While reading, my doubts were reinforced about whether economic growth and a free market are realistic solutions or just another utopia and something to aspire to at all.
Others give an overview of successful programmes and approaches to eradicate poverty and violence. For example, The Nurture Effect: How the Science of Human Behavior Can Improve Our Lives and Our World, by Anthony Biglan. The book gives an overview of evidence-based interventions that have the potential to prevent criminal behavior, mental illness, drug abuse, poverty and violence. A book well worth reading with lots of suggestions that all of us can use in daily life.
And even though I really enjoy this travel through literature, I really find it disturbing at times. Reading gives us an opportunity to learn, to get insight into new things and can reveal to us what is happening in the world in more detail than the daily news normally does. It tells us the stories we don’t always see when visiting a place, and can help us understand better why and what is happening.
Lots of social issues and questions have been researched. A large number of solutions for social problems seem to be to hand, for example, to end poverty and violence in the United States and end extreme poverty in the rest of the world.
However, despite all the ongoing efforts, it looks as if there is not sufficient willingness to allocate sufficient finances, solutions are not sexy enough to sell, or events make decision makers increase the amounts spent on war instead. And of course there are too many interests at stake to keep the situation as it is, and there are competing convictions, between those willing to take action, on how the issues should be tackled.

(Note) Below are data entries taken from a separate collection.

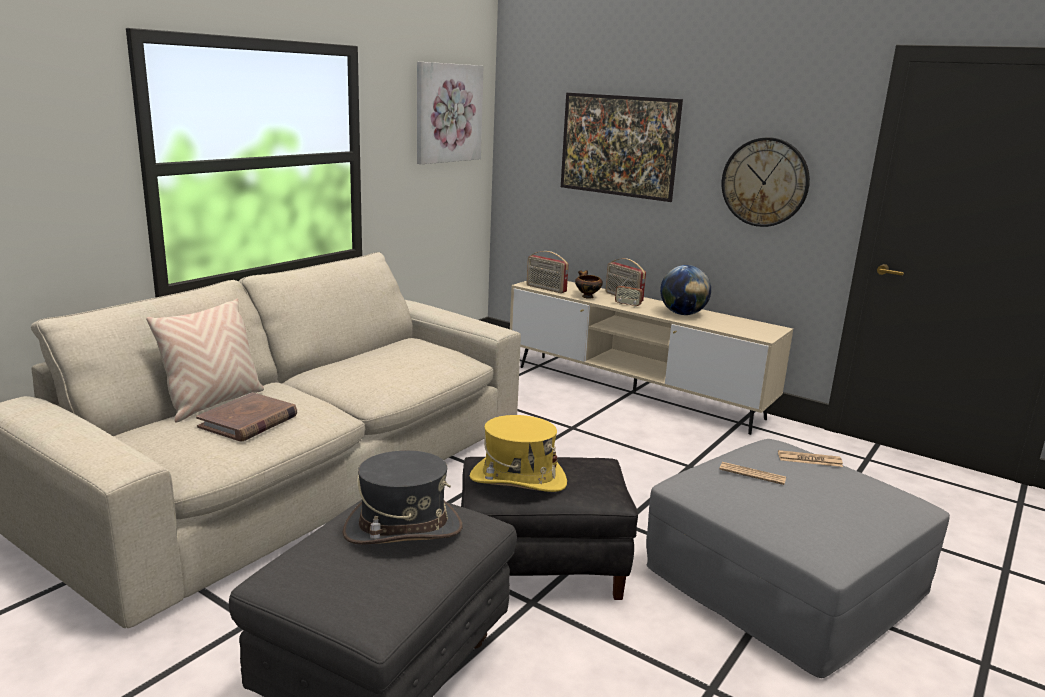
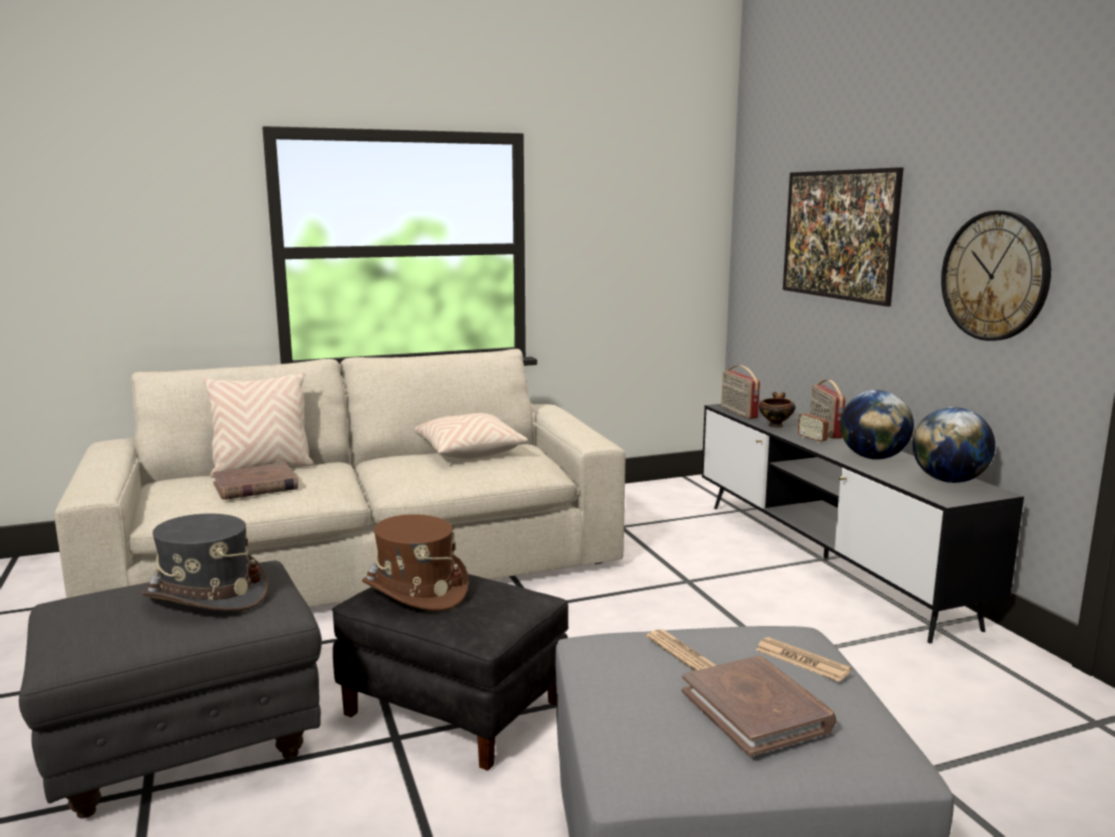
camera: 35 degrees right, 5 degrees down
picture [417,62,483,164] -> none
yellow hat [470,415,567,492] -> brown hat [362,514,469,611]
beige tv stand [510,281,793,435] -> black tv stand [702,400,1024,644]
none -> beige pillow [415,413,528,459]
none -> brown book [682,655,836,757]
none -> globe [912,407,995,483]

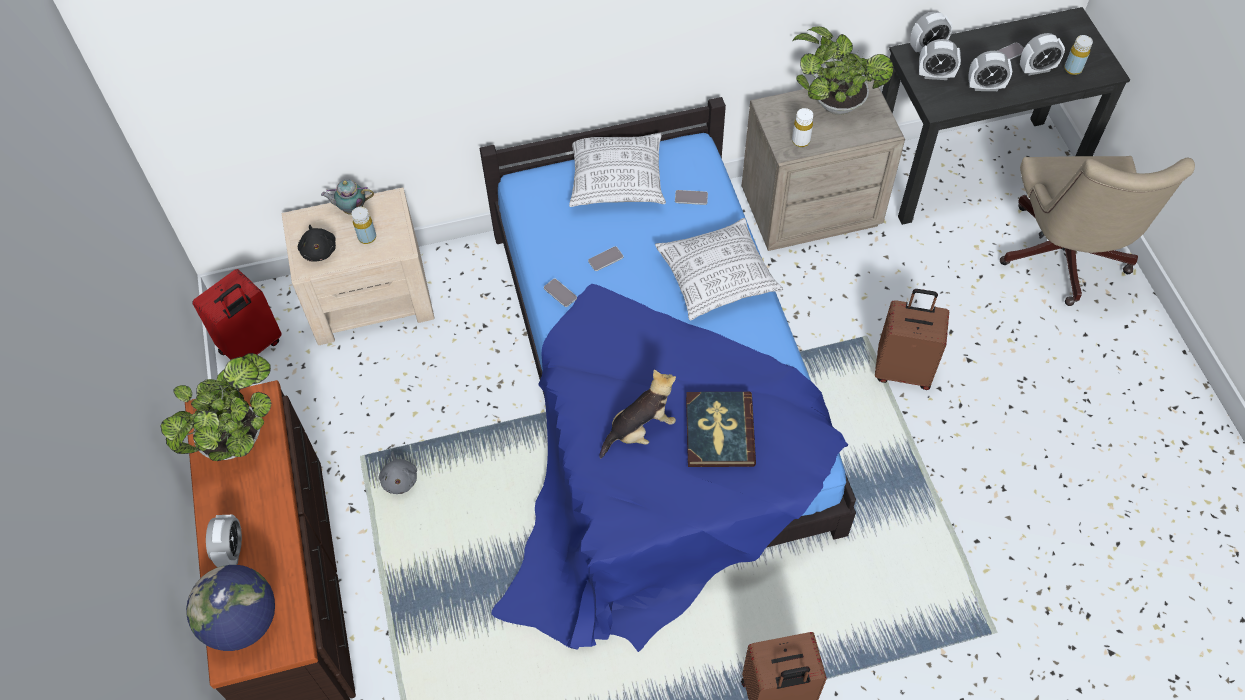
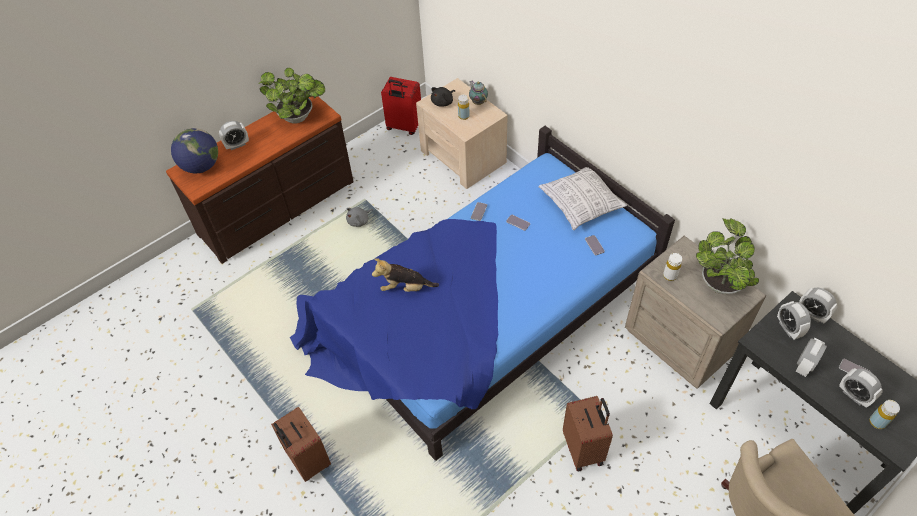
camera: 65 degrees right, 5 degrees down
plush toy [599,370,676,458] -> plush toy turned 150 degrees clockwise [372,258,439,292]
pillow [655,218,783,320] -> none
book [686,392,756,467] -> none
alarm clock [968,51,1012,91] -> alarm clock turned 120 degrees counterclockwise [795,338,827,377]

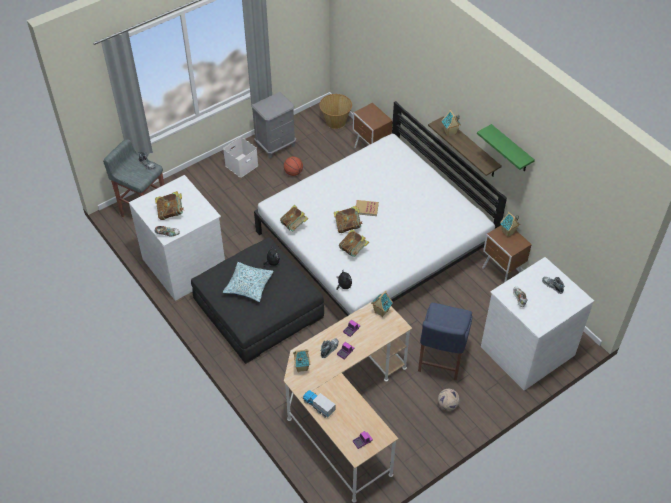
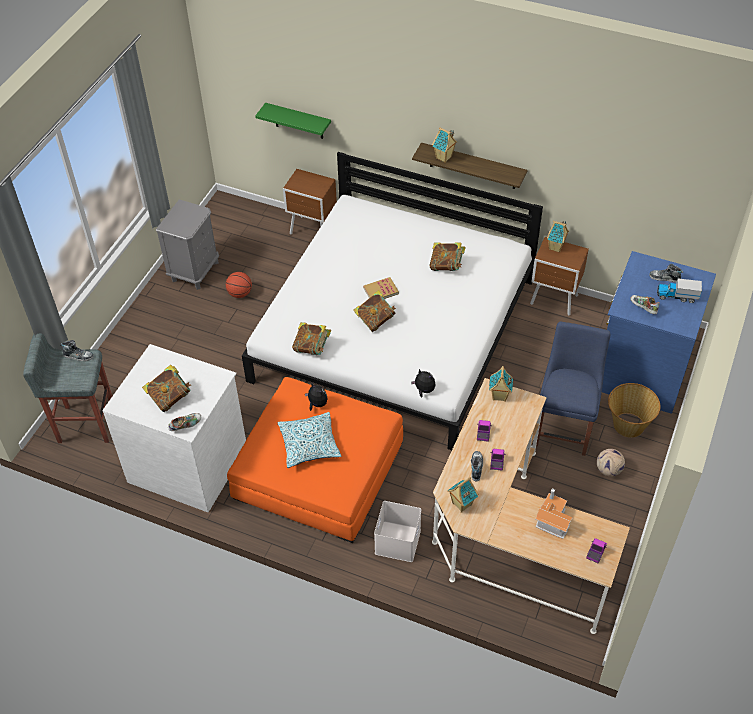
camera: 30 degrees left, 0 degrees up
black ottoman [191,237,324,364] -> orange ottoman [227,377,403,543]
white storage box [223,137,258,178] -> white storage box moved to [374,501,421,562]
toy truck [303,390,336,418] -> toy truck moved to [657,278,702,303]
basket [319,94,352,129] -> basket moved to [608,383,661,438]
book [339,229,369,257] -> book moved to [429,242,466,271]
blue chair [418,303,472,381] -> blue chair turned 150 degrees counterclockwise [536,322,610,456]
green shelf [477,124,535,171] -> green shelf moved to [255,103,331,139]
white dresser [481,257,594,390] -> blue dresser [602,251,716,414]
none -> toy house [535,488,573,539]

So once in a while, while reading too much, I feel desperate and lost about what can be done. When discussing it with friends, most of them recognise the feeling of not knowing the answer. Even, for example, with apparently simple things, like all the information on what food is good for you, and for the world, is confusing. Let alone on complex matters such as how to solve world problems, such as poverty and violence.
So most of my friends told me they focus on what they can do, and act as much as possible in their smaller circle. Some even mentioned they avoid thinking of the bigger issues, just because they realised they couldn’t handle these bigger issues anymore.
Even with all these small changes added together, we still feel we cannot really influence change. Even though we want it, we feel all we can do is to implement changes at small scale. And what could the impact of all these small changes be? Intriguing question, and I’ll be looking for books that have an answer to that. I’m not sure I’ll find them, and maybe we need a different approach. Maybe we need to tackle these larger scale problems together.